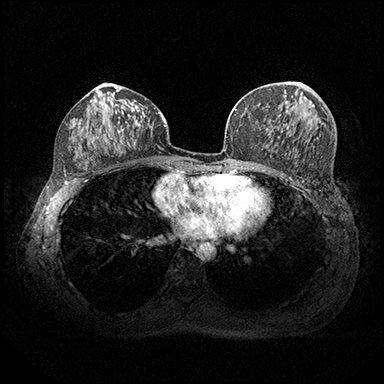
Breast MRI (dynamic contrast-enhanced), one axial slice. Slice 94 of 200 in the series (ordered by position). Dynamic contrast-enhanced series, time point 2 of 8 at this slice position (early post-contrast). 3 T. TE 2.3 ms, TR 4.4 ms. 384 × 384 image matrix, field of view 360 × 360 mm. Female patient.
Annotated regions visible in this slice (semi-automatically segmented with operator editing):
- enhancing-tissue mask used for the functional tumour volume (all voxels passing the contrast-enhancement thresholds inside the analysis volume; usually the tumour): bounding box (x1, y1, x2, y2) in pixels: (299, 82, 302, 85)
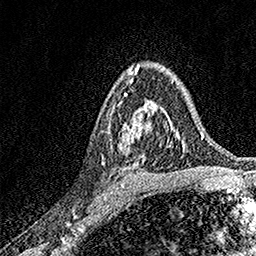
Breast MRI, one axial slice; cropped to one breast; dynamic contrast-enhanced series, time point 2 of 7 at this slice position (early post-contrast); 1.5 T; TE 3.5 ms, TR 7.2 ms; 1 mm slice thickness; 256 × 256 image matrix, field of view 165 × 165 mm. Female patient.
Structures marked on this image (semi-automatically segmented with operator editing):
- enhancing-tissue mask used for the functional tumour volume (all voxels passing the contrast-enhancement thresholds inside the analysis volume; usually the tumour): bounding box (x1, y1, x2, y2) in pixels: (120, 100, 170, 152)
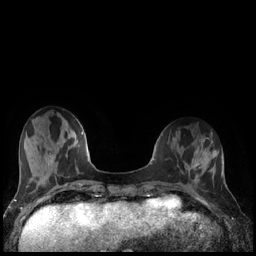
Breast MRI (dynamic contrast-enhanced), one axial slice; position 51 of 240 along the scan axis; dynamic contrast-enhanced series, time point 2 of 7 at this slice position (early post-contrast); 1.5 T; TE 1.9 ms, TR 4.2 ms; 0.8 mm slice thickness; 256 × 256 image matrix, field of view 320 × 320 mm. Female patient.
Annotated regions visible in this slice (semi-automatically segmented with operator editing):
- enhancing-tissue mask used for the functional tumour volume (all voxels passing the contrast-enhancement thresholds inside the analysis volume; usually the tumour): box from (x=186, y=165) to (x=197, y=176) px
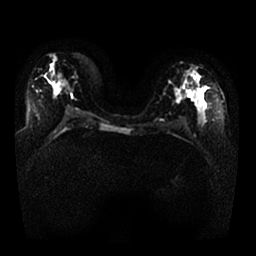
Breast MRI, one axial slice. Position 13 of 25 along the scan axis. Diffusion-weighted series; image 2 of 4 stored at this slice position (different b-values; order by instance number). 1.5 T. 4 mm slice thickness. 256 × 256 image matrix. Female patient.
Structures marked on this image (expert manual segmentation):
- tumour on diffusion-weighted imaging: box from (x=187, y=90) to (x=191, y=96) px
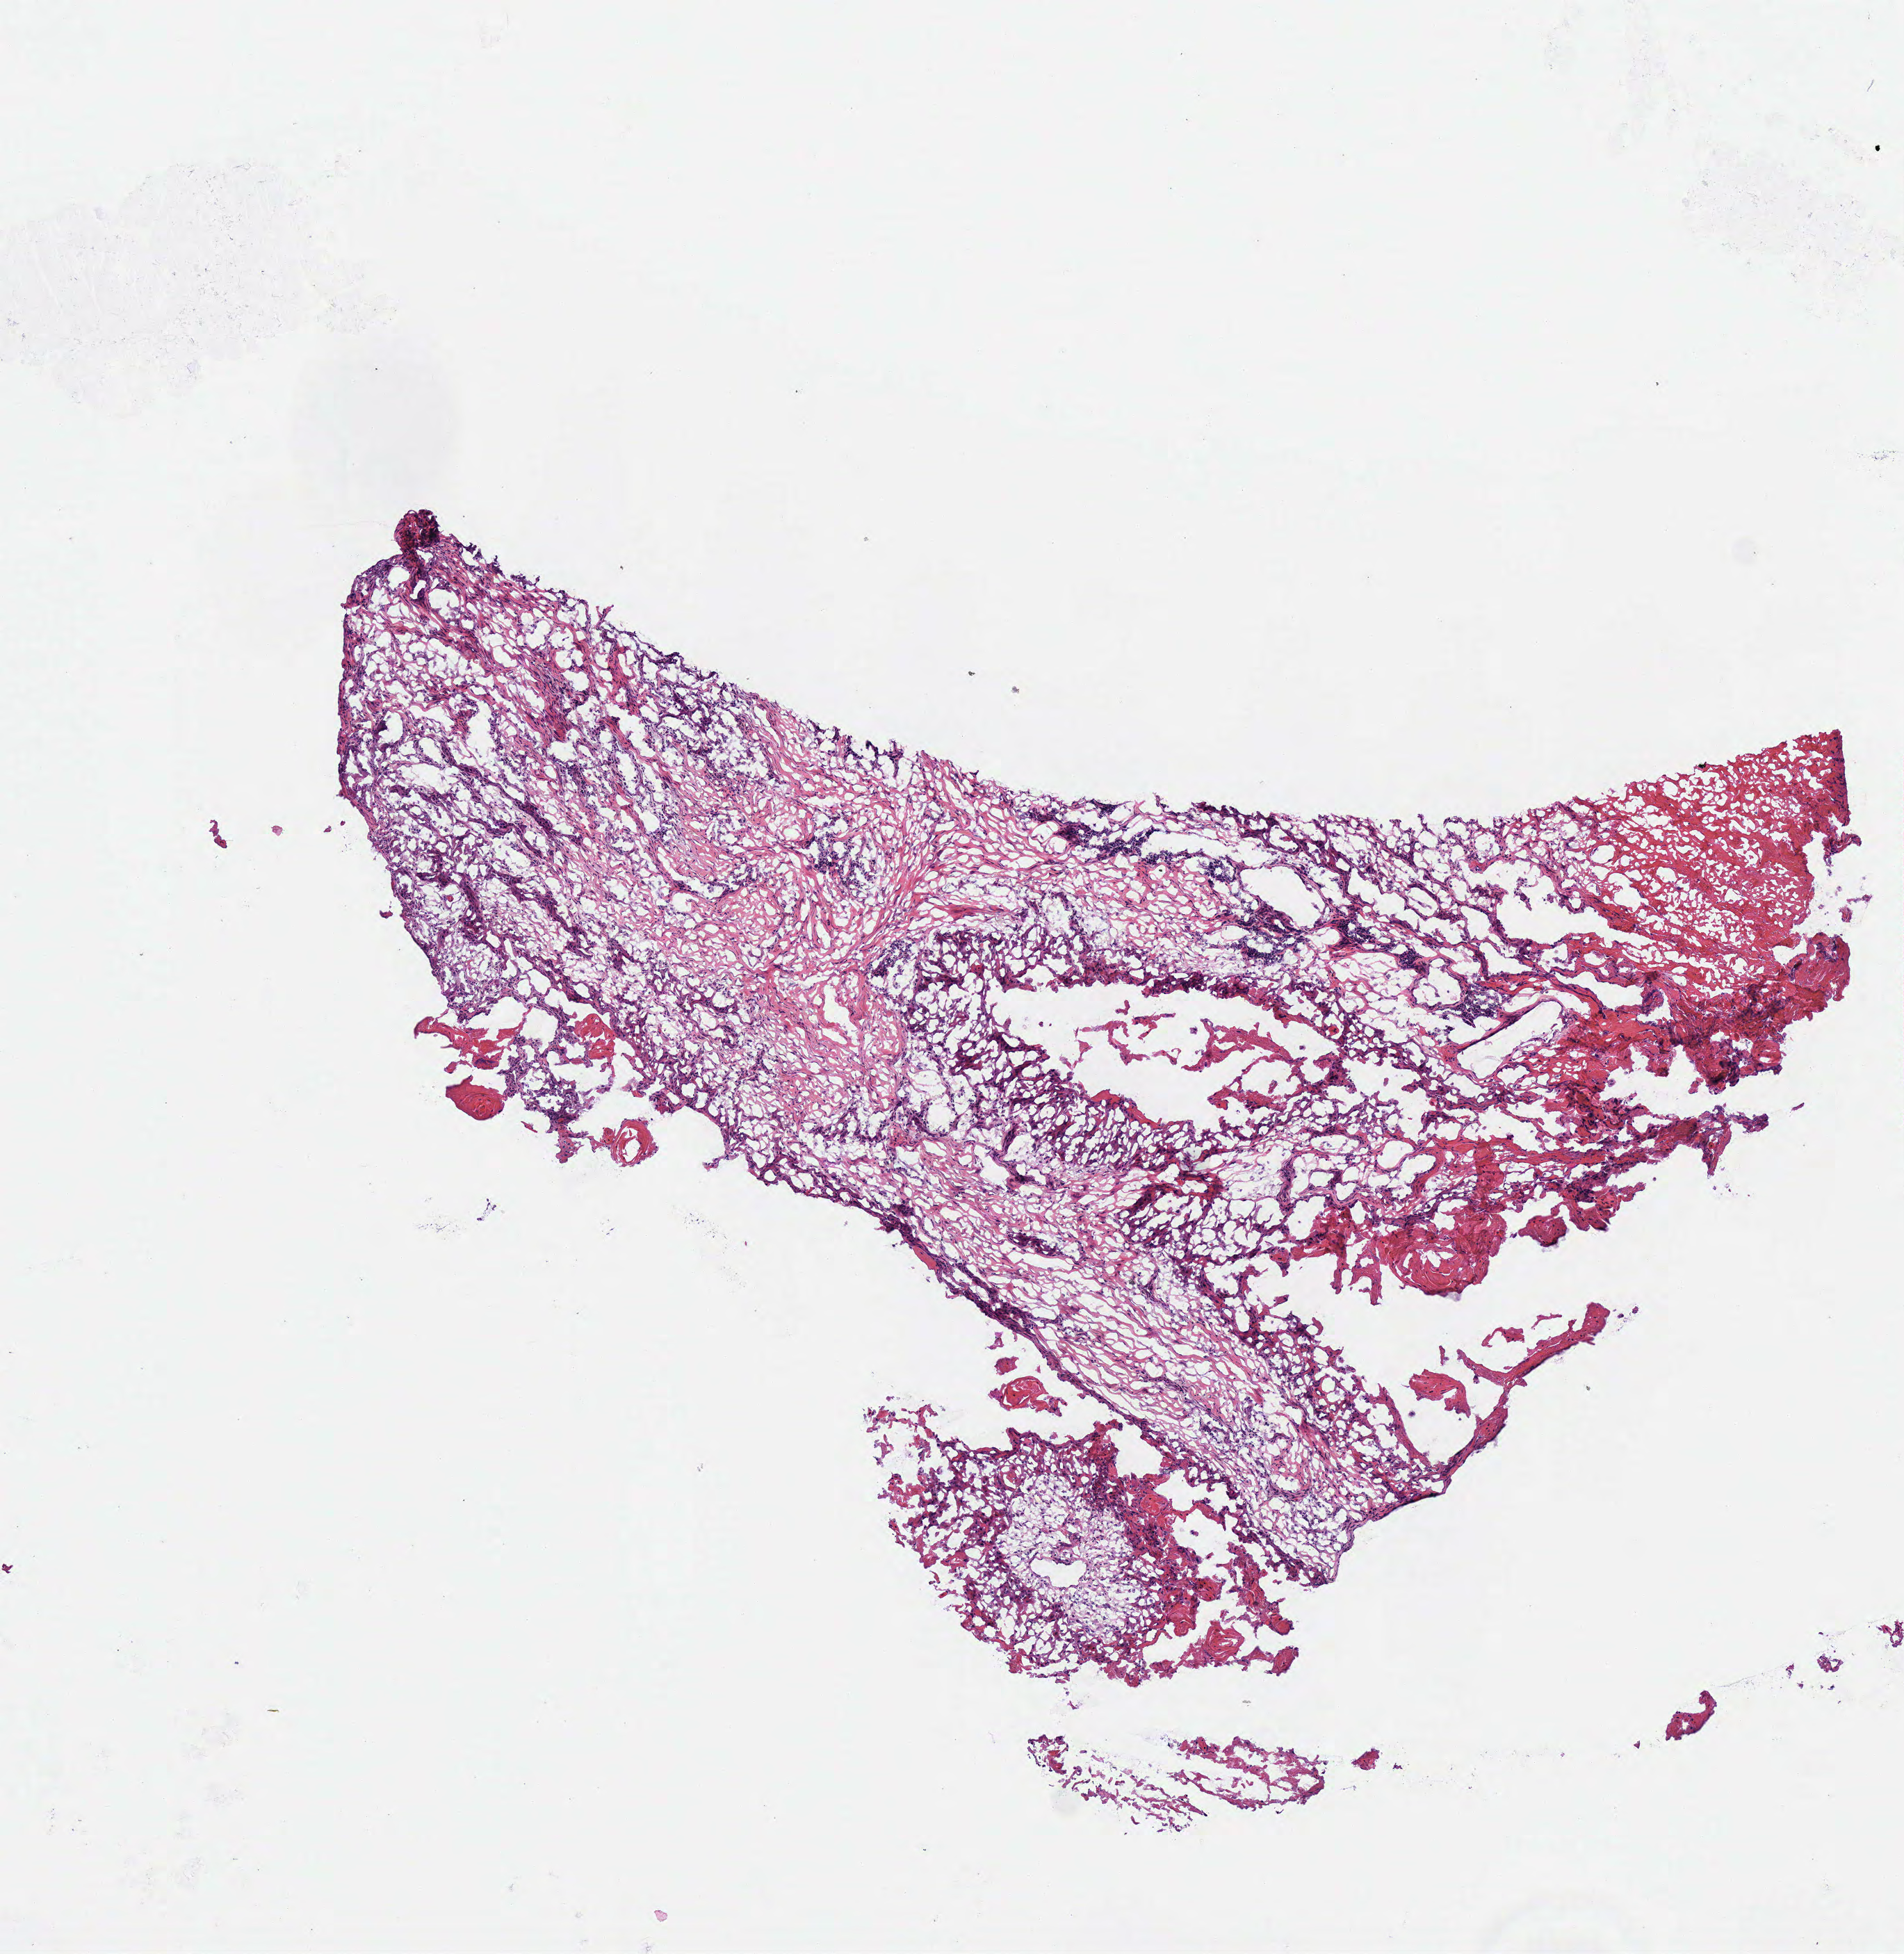
Whole-slide histology image, H&E-stained — shown as a low-resolution overview of the whole scanned area (about 5.4 x 5.5 mm, slide scanned at 40x), frozen section from the bottom of the tissue portion, primary tumour sample from the head and neck. Male, age 39 years at initial diagnosis. Histologic grade: G2 (moderately differentiated). Pathologist review of this section (percent, as recorded): tumour cells 62%, tumour nuclei 50%, normal cells 0%, stromal cells 30%, necrosis 8%.
AJCC pathologic stage: II. Pathologic diagnosis: Squamous cell carcinoma, NOS (overlapping lesion of lip, oral cavity and pharynx).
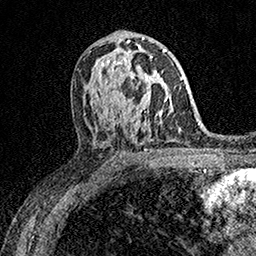
Breast MRI (dynamic contrast-enhanced), one axial slice; cropped to one breast; dynamic contrast-enhanced series, time point 2 of 7 at this slice position (early post-contrast); 1.5 T; TE 3.5 ms, TR 7.2 ms; 1 mm slice thickness; 256 × 256 image matrix, field of view 165 × 165 mm. Female patient.
Outlined on this slice (semi-automatically segmented with operator editing):
- enhancing-tissue mask used for the functional tumour volume (all voxels passing the contrast-enhancement thresholds inside the analysis volume; usually the tumour): bounding box (x1, y1, x2, y2) in pixels: (126, 56, 152, 107)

**What you are asked to do**
Return exactly the lines of the data, beginning with the first and ending with the line containing "Breast MRI, one axial slice;". Skip the pictures.

**The completed task**
Breast MRI (dynamic contrast-enhanced), one axial slice. Slice 94 of 200 in the series (ordered by position). Dynamic contrast-enhanced series, time point 2 of 8 at this slice position (early post-contrast). 3 T. TE 2.3 ms, TR 4.4 ms. 384 × 384 image matrix, field of view 360 × 360 mm. Female patient.
Annotated regions visible in this slice (semi-automatically segmented with operator editing):
- enhancing-tissue mask used for the functional tumour volume (all voxels passing the contrast-enhancement thresholds inside the analysis volume; usually the tumour): bounding box (x1, y1, x2, y2) in pixels: (299, 82, 302, 85)
Breast MRI, one axial slice; cropped to one breast; dynamic contrast-enhanced series, time point 2 of 7 at this slice position (early post-contrast); 1.5 T; TE 3.5 ms, TR 7.2 ms; 1 mm slice thickness; 256 × 256 image matrix, field of view 165 × 165 mm. Female patient.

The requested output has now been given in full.